(Items drawn from a dataset)

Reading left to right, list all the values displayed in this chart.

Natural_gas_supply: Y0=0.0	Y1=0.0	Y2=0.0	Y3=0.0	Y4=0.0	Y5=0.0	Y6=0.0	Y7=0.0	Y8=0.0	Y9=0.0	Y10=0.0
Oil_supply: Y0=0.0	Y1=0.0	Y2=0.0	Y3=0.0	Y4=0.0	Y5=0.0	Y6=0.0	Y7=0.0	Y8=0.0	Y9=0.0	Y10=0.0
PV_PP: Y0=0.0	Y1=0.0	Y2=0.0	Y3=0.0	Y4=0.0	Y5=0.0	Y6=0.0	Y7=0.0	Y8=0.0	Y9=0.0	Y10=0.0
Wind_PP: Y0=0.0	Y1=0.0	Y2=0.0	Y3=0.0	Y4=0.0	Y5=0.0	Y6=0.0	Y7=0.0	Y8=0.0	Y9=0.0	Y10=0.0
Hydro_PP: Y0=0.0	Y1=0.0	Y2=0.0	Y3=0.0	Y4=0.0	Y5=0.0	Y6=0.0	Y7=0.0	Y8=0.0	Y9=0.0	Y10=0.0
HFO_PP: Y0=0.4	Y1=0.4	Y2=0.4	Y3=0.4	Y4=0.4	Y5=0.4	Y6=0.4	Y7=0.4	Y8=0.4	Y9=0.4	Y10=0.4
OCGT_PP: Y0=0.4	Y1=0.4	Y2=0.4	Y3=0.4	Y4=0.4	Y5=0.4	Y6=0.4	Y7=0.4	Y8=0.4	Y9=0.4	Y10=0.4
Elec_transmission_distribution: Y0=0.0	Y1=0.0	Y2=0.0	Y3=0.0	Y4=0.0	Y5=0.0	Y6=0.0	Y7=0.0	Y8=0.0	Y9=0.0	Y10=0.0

** What the task asks **
Reproduce the entire listing above verbatim, preserving every line.

** Exercise result **
Reading left to right, list all the values displayed in this chart.

Natural_gas_supply: Y0=0.0	Y1=0.0	Y2=0.0	Y3=0.0	Y4=0.0	Y5=0.0	Y6=0.0	Y7=0.0	Y8=0.0	Y9=0.0	Y10=0.0
Oil_supply: Y0=0.0	Y1=0.0	Y2=0.0	Y3=0.0	Y4=0.0	Y5=0.0	Y6=0.0	Y7=0.0	Y8=0.0	Y9=0.0	Y10=0.0
PV_PP: Y0=0.0	Y1=0.0	Y2=0.0	Y3=0.0	Y4=0.0	Y5=0.0	Y6=0.0	Y7=0.0	Y8=0.0	Y9=0.0	Y10=0.0
Wind_PP: Y0=0.0	Y1=0.0	Y2=0.0	Y3=0.0	Y4=0.0	Y5=0.0	Y6=0.0	Y7=0.0	Y8=0.0	Y9=0.0	Y10=0.0
Hydro_PP: Y0=0.0	Y1=0.0	Y2=0.0	Y3=0.0	Y4=0.0	Y5=0.0	Y6=0.0	Y7=0.0	Y8=0.0	Y9=0.0	Y10=0.0
HFO_PP: Y0=0.4	Y1=0.4	Y2=0.4	Y3=0.4	Y4=0.4	Y5=0.4	Y6=0.4	Y7=0.4	Y8=0.4	Y9=0.4	Y10=0.4
OCGT_PP: Y0=0.4	Y1=0.4	Y2=0.4	Y3=0.4	Y4=0.4	Y5=0.4	Y6=0.4	Y7=0.4	Y8=0.4	Y9=0.4	Y10=0.4
Elec_transmission_distribution: Y0=0.0	Y1=0.0	Y2=0.0	Y3=0.0	Y4=0.0	Y5=0.0	Y6=0.0	Y7=0.0	Y8=0.0	Y9=0.0	Y10=0.0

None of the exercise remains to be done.